Not surprisingly for a Ritchie pic, the deception sets off an interlocking chain of contrivances, coincidences, intricate plans and desperate improvisations. To repay Cole, One Two and his crew sign on as heisters for Stella (Thandie Newton), a curvaceous and very crooked accountant working for criminally inclined Russian billionaire Uri Obamavich (Karel Roden).

The busy plot grows exponentially more complex each time writer-helmer Ritchie drops another colorful character into the mix. Among the more significant complicating factors: Archy (Mark Strong), Lenny's resolutely loyal and fiercely unforgiving right-hand man; Roman (Jeremy Piven) and Mickey (Chris "Ludacris" Bridges), American rock promoters who are inadvertently involved with the hunt for a stolen painting; and Johnny Quid (Toby Kebbell), a spectacularly wasted punk rocker who's the black-sheep stepson of -- yes, you guessed it -- Lenny Cole.

"RocknRolla" barrels along at a brisk clip that's never noticeably decelerated by the occasional inclusion of flashbacks and flash-forwards. In a pic chockfull of kinetic set pieces, it's almost unfair to single out individual sequences. But it's safe to say that auds may get giddy watching a robbery that begins with a purposeful collision of car and truck, continues with a frenzied battle involving golf clubs and automatic weaponry, and climaxes with an audaciously extended foot chase. Through it all, Ritchie steadily ratchets up the thriller-diller quotient by suggesting two Russian thugs (who resemble refugees from "Eastern Promises") are, quite literally, unkillable.

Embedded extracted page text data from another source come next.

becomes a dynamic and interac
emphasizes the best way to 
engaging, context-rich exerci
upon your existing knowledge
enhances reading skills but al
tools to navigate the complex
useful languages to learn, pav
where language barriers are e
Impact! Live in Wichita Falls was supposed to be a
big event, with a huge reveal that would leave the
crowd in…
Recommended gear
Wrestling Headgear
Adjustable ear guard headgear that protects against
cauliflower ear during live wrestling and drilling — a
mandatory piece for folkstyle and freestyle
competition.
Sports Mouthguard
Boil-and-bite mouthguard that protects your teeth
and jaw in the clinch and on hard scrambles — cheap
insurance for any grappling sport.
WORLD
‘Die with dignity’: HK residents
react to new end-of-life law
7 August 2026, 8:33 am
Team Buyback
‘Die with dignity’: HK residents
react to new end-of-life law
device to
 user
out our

Pic frequently borders on the cartoonish -- or, during the rapid-fire opening-credits sequence, the graphic-novelish -- but also offers touches of cheeky drollery. (Note the smooth moves and scene thievery of Nonso Anozie as a soft-spoken, plus-size underworld type fond of Whistler paintings and Merchant-Ivory movies.) Final wrap-up isn't exactly airtight, but the entwining of the various plot threads is genuinely amusing.

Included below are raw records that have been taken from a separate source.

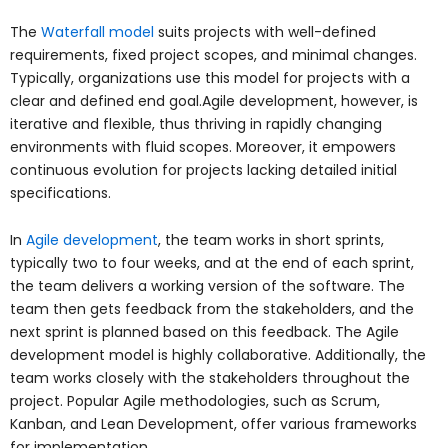
The
Waterfall model
suits projects with well-defined
requirements, fixed project scopes, and minimal changes.
Typically, organizations use this model for projects with a
clear and defined end goal.Agile development, however, is
iterative and flexible, thus thriving in rapidly changing
environments with fluid scopes. Moreover, it empowers
continuous evolution for projects lacking detailed initial
specifications.
In
Agile development
, the team works in short sprints,
typically two to four weeks, and at the end of each sprint,
the team delivers a working version of the software. The
team then gets feedback from the stakeholders, and the
next sprint is planned based on this feedback. The Agile
development model is highly collaborative. Additionally, the
team works closely with the stakeholders throughout the
project. Popular Agile methodologies, such as Scrum,
Kanban, and Lean Development, offer various frameworks
for implementation.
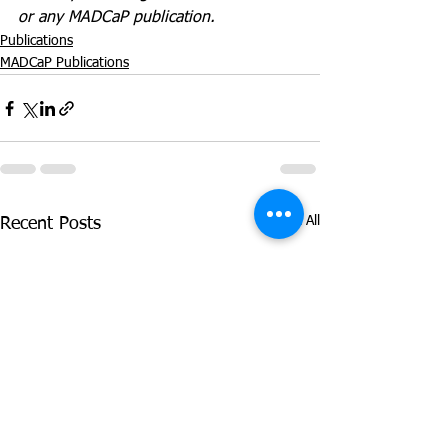
or any MADCaP publication.
Publications
MADCaP Publications
See All
Recent Posts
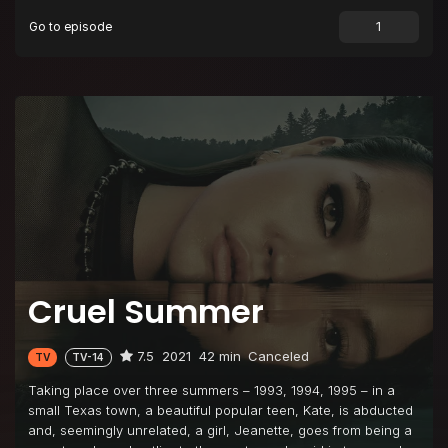
Go to episode
Episode 9
A Secret of My Own
Episode 10
Hostile Witness
Cruel Summer
7.5
2021
42 min
Canceled
TV
TV-14
Taking place over three summers – 1993, 1994, 1995 – in a
small Texas town, a beautiful popular teen, Kate, is abducted
and, seemingly unrelated, a girl, Jeanette, goes from being a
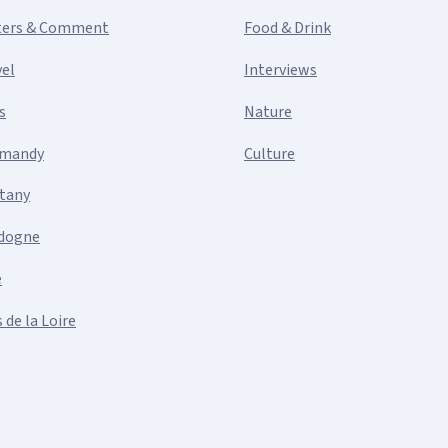
ters & Comment
Food & Drink
vel
Interviews
s
Nature
mandy
Culture
ttany
dogne
e
 de la Loire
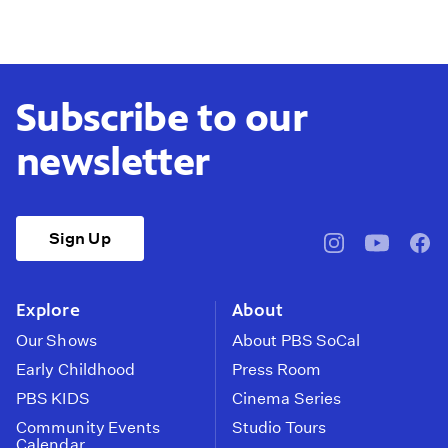
Subscribe to our
newsletter
Sign Up
pbssocal
@pbssocal
pbss
instagram
youtube
face
Explore
About
Our Shows
About PBS SoCal
Early Childhood
Press Room
PBS KIDS
Cinema Series
Community Events
Studio Tours
Calendar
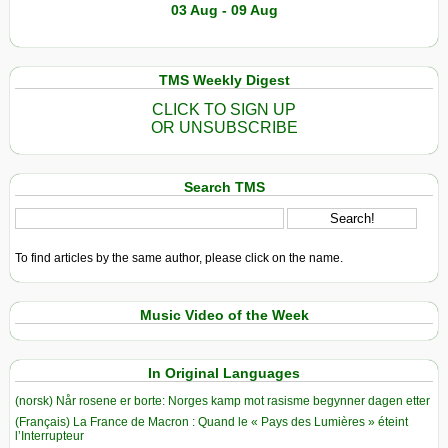
03 Aug - 09 Aug
TMS Weekly Digest
CLICK TO SIGN UP
OR UNSUBSCRIBE
Search TMS
To find articles by the same author, please click on the name.
Music Video of the Week
In Original Languages
(norsk) Når rosene er borte: Norges kamp mot rasisme begynner dagen etter
(Français) La France de Macron : Quand le « Pays des Lumières » éteint
l’Interrupteur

Thesps across the board are well cast and, more important, well attuned to Ritchie's style of carefully calibrated exaggeration. (Kebbell is particularly adept at handling the writer-helmer's trademark sardonic monologues.) Standout tech values include gritty-glossy high-def lensing by David Higgs and razor-sharp editing by James Herbert.

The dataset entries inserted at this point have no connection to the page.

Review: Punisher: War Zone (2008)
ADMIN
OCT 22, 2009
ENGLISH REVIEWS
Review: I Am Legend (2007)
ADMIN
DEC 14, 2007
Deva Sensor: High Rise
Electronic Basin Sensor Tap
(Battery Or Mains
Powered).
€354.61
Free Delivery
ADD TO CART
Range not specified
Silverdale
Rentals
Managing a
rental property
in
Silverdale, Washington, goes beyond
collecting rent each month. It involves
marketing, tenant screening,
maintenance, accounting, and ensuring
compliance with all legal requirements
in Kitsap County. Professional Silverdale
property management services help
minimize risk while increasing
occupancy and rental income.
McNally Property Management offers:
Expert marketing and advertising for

Camera (Technicolor), David Higgs; editor, James Herbert; music, Steve Isles; music supervisor, Ian Neil; production designer, Richard Bridgland; art director, Andy Nicholson; set decorator, Debbie Moles; costume designer, Suzie Hartman; sound (Dolby Digital/DTS/SDDS), John Hayes; associate producers, Lauren Meek, Martin Askew, Mickey De'Hara; assistant director, Max Keene; casting, Reg Poerscout-Edgerton. Reviewed at Toronto Film Festival (Special Presentations), Sept. 4, 2008. MPAA Rating: R. Running time: 114 MIN.